Things to do:
a – In the page excerpt on Linux snapshot tools, replace "terminal" with "command line" and write out the passage from "TimeShift has a" up to and including "BTRFS snapshots feature.".
b – In the page excerpt on Linux snapshot tools, what does TimeShift require in order to boot into a restored snapshot?
c – Write the next part of the page excerpt on Linux snapshot tools, picking up after its last sentence.

Page excerpt:
Snapshots, on the other hand, are saved states of a filesystem created at specific points in time and kept on the same storage device as the filesystem. They usually include all directories and files of a filesystem, or at the very least, the files required by the OS.

Keeping the snapshot in the same place as the filesystem makes it possible to perform a rollback, but it also saves disk space. In this setup, each new snapshot doesn’t have to save the entire filesystem state. Instead, snapshots act like *incremental backups* and save only changes that were made since the last snapshot. This means that every snapshot depends on the previous one to fully restore the system. Conversely, a full backup or a disk image is independent of other backups, and can restore the system on its own.



The problem with snapshots is they’re vulnerable to disk failures — if your disk suffers severe mechanical damage, you’ll likely lose the snapshots along with the entire filesystem. To prevent this, it’s recommended to make a snapshot right after you install and set up your Linux distribution, and copy it to a separate storage device.

There are quite a few apps for Linux that can help you maintain system snapshots. Most of them are beginner-friendly and don’t require advanced Linux skills. Take a look at our selection and pick the app that’s best for your workflow.

TimeShift has a simple graphical interface, and you can also use it from the terminal. By default, it doesn’t include a user’s personal files, but you can add custom directories to your snapshots. On Ubuntu and derivatives you can get TimeShift from the developer’s PPA:

sudo apt-add-repository ppa:teejee2008/ppa
sudo apt-get update
sudo apt-get install timeshift

while users of other distros can download the installer file and run it in the terminal:

./timeshift-latest-amd.64.run

There’s also a version for BTRFS filesystems that supports the native BTRFS snapshots feature.

*How it Works*


TimeShift lets you take snapshots whenever you want, or you can set it up to create them automatically. You can schedule hourly, daily, weekly, and monthly snapshots, and configure how often TimeShift should remove them. There is a special option called Boot Snapshots that creates one new snapshot after every reboot.



Restoring a snapshot with TimeShift is a straightforward process: you select a snapshot and choose the location to which it should be restored. TimeShift offers the option to restore snapshots to external devices, and the Clone feature can directly copy the current system state to another device. This is helpful for migrating your OS to a new computer without having to set up everything from scratch.



Before restoring a snapshot, TimeShift will ask if you want to preserve application settings, and let you choose which ones to keep. Remember that *TimeShift requires GRUB 2* to boot into a restored snapshot.

If TimeShift is simple, Cronopete is even simpler, at least in terms of appearance. It calls itself a clone of Time Machine for OS X, and works a bit differently than TimeShift. Cronopete offers packages for Ubuntu, Debian, and Fedora, while Arch Linux users can find it in the AUR.



*How it Works*


Unlike other apps on this list, Cronopete combines the backup and snapshot paradigms and forces you to keep snapshots on an external device. By default, it checks your files for changes every hour, but you can change the interval in the configuration dialog. If a file has not changed, Cronopete will only hard-link to it instead of copying the file, which helps save disk space.

Information provided:
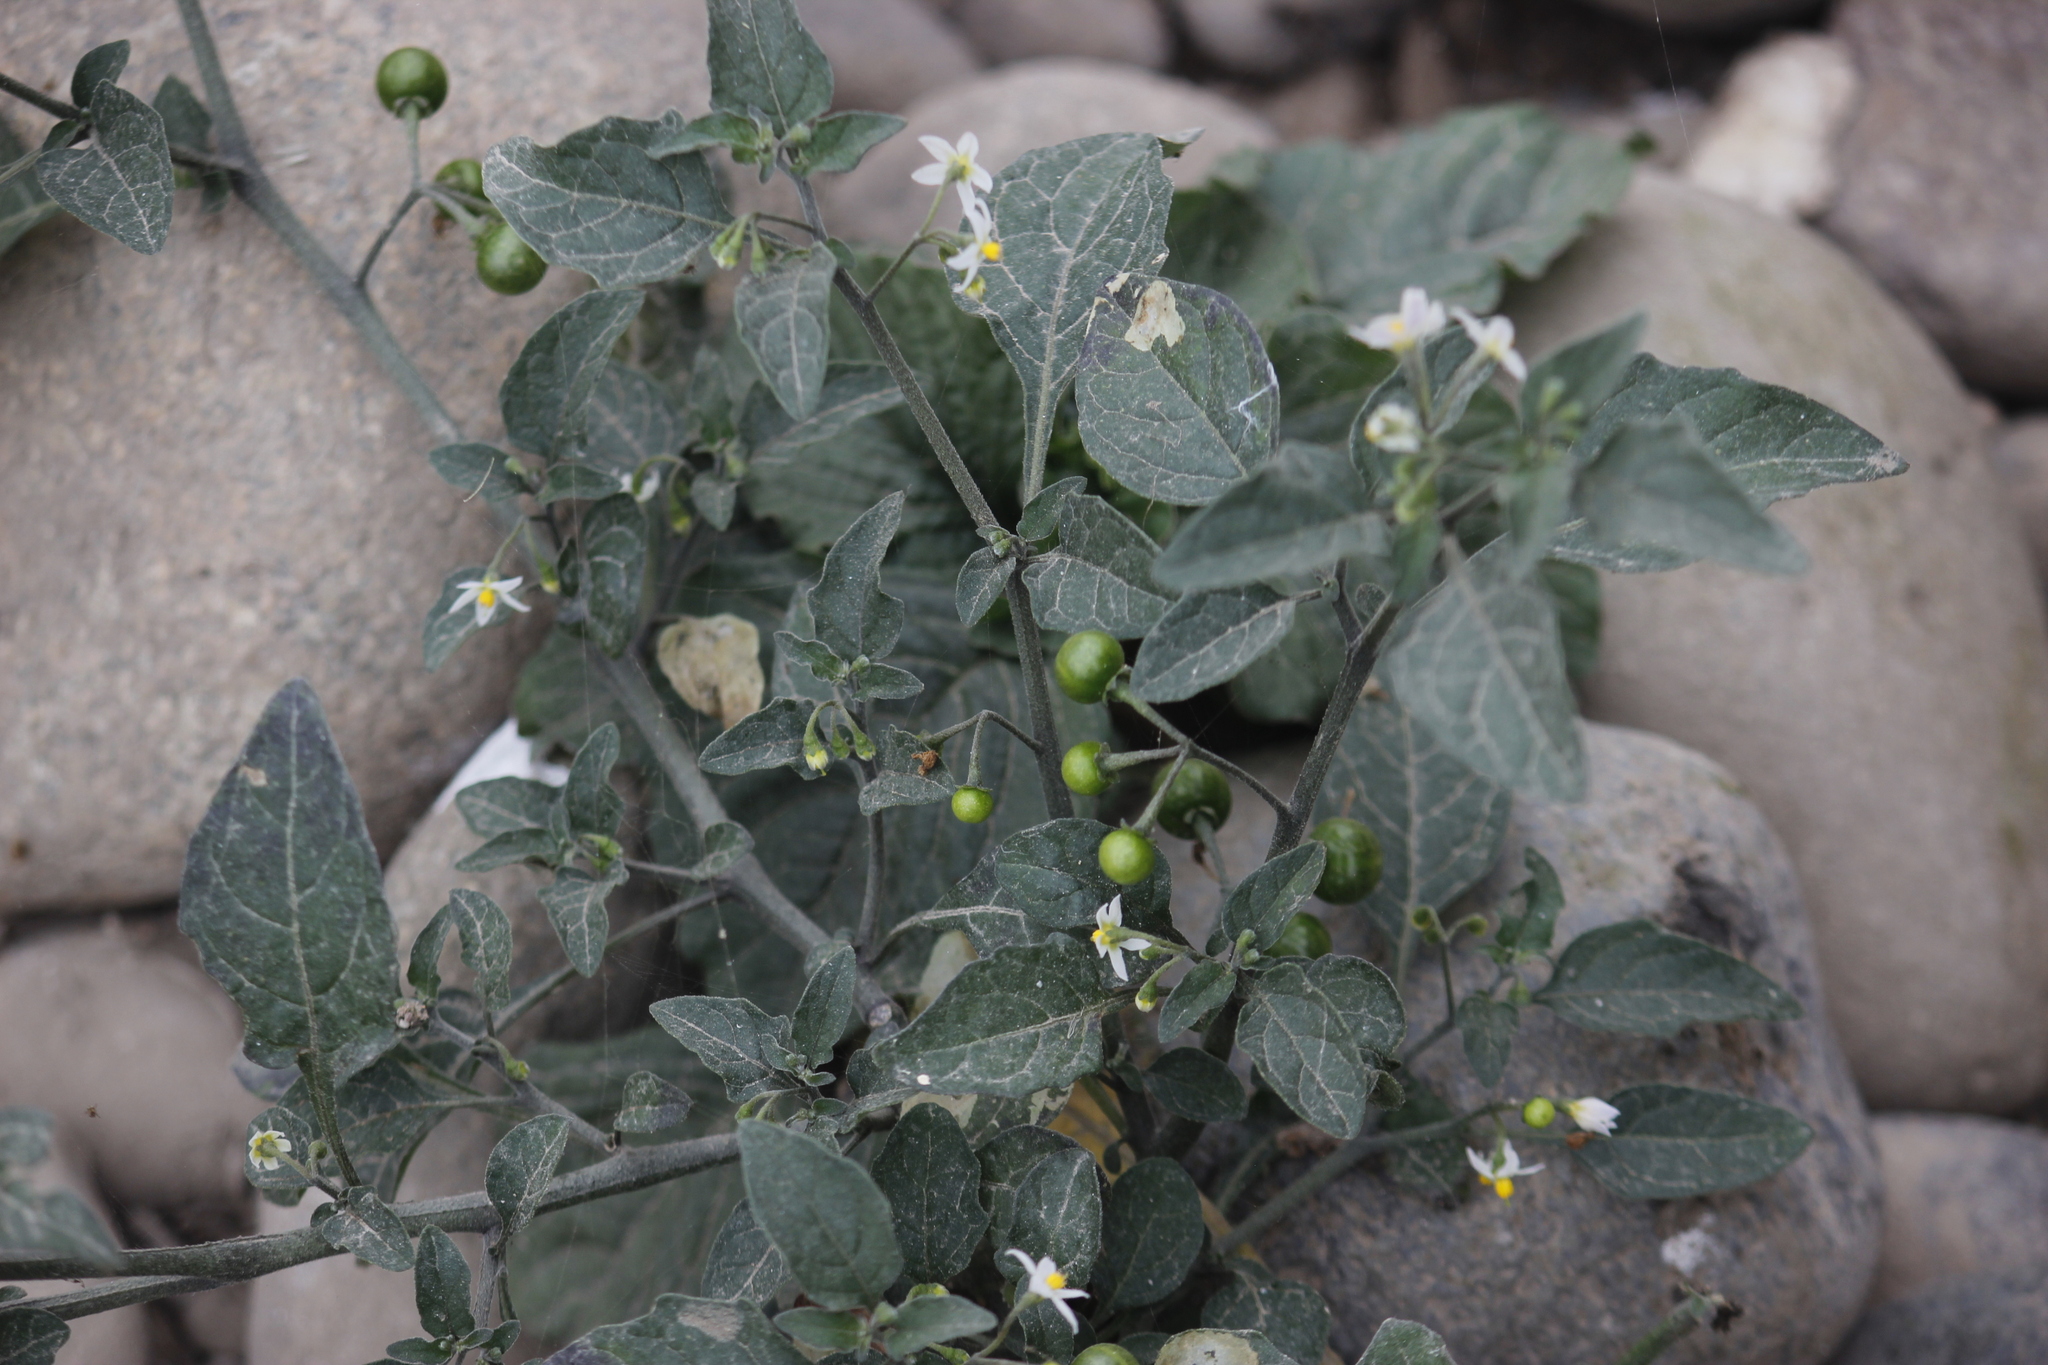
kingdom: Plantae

Expected outputs:
a –
TimeShift has a simple graphical interface, and you can also use it from the command line. By default, it doesn’t include a user’s personal files, but you can add custom directories to your snapshots. On Ubuntu and derivatives you can get TimeShift from the developer’s PPA:

sudo apt-add-repository ppa:teejee2008/ppa
sudo apt-get update
sudo apt-get install timeshift

while users of other distros can download the installer file and run it in the command line:

./timeshift-latest-amd.64.run

There’s also a version for BTRFS filesystems that supports the native BTRFS snapshots feature.

b – GRUB 2

c –
Restoring files is probably the coolest thing about Cronopete. It lets you “scroll through time”; that is, visually browse all saved versions of your files and folders. To restore files, simply select them and click *Restore*. They will be copied from the external disk onto your current system. As you can probably deduce, Cronopete is not very practical for a full system restore, but it’s a great choice if you want to keep multiple versions of individual files.

Back In Time looks user-friendly enough to attract Linux beginners, while its Settings dialog offers fine-grained control. The interface acts like a regular file manager, and you can preview all your snapshots, browse files in each of them, and restore selected files and folders.



Back In Time can be installed from a PPA if you’re on Ubuntu:

sudo add-apt-repository ppa:bit-team/stable
sudo apt-get update
sudo apt-get install backintime-qt4

Several distributions offer it in their repositories, and if yours doesn’t have it, you can always download the source.

*How it Works*


Back In Time creates snapshots that include folders of your choice, but it can only restore those to which you have write access. Your snapshots can be encrypted and stored on a network device, an external disk, or your local filesystem. Back In Time updates only the files that have changed, and the *Settings > Options* tab lets you disable snapshots when no changes are required.

Snapshots can be scheduled (daily, weekly, monthly, several times per day, or only upon reboot) or you can create them manually by clicking the button in the main toolbar. The *Settings > Auto-remove* tab lets you define when Back In Time should remove old snapshots, and you can protect snapshots from deletion by giving them a name and selecting “Don’t remove named snapshots”.



Similar to Cronopete, Back In Time is more suitable for folder- or file-based rollbacks, but if you want to revert the entire filesystem, that’s also possible. Restoring a snapshot is as easy as selecting it and deciding whether you want to restore just a few folders or the whole shebang.

Systemback packs an impressive amount of features in a tiny interface. Unfortunately, only users of Debian, Ubuntu, and its derivatives can play with Systemback for now, because there are no installation files for other distributions. The developer provides a PPA:

sudo add-apt-repository ppa:nemh/systemback
sudo apt-get update
sudo apt-get install systemback

*How it Works*


Systemback isn’t just another snapshot tool. It can turn your current system into a live CD or DVD that you can boot on another computer. It can fix or reinstall the GRUB 2 bootloader, and repair the fstab file. Still, you’ll probably use it primarily for system snapshots.



Systemback limits the total amount of snapshots to ten, trusting you with the task of removing them. Snapshots can be incremental (only changed files are copied; the rest are represented by hard links), but you can disable this in the Settings dialog. When restoring files, you can perform a full restore or just copy the essential system files. Your personal data, such as pictures and documents, won’t be included in the snapshots, but you can transfer them to a live CD with the *Live system create > Include user data* option.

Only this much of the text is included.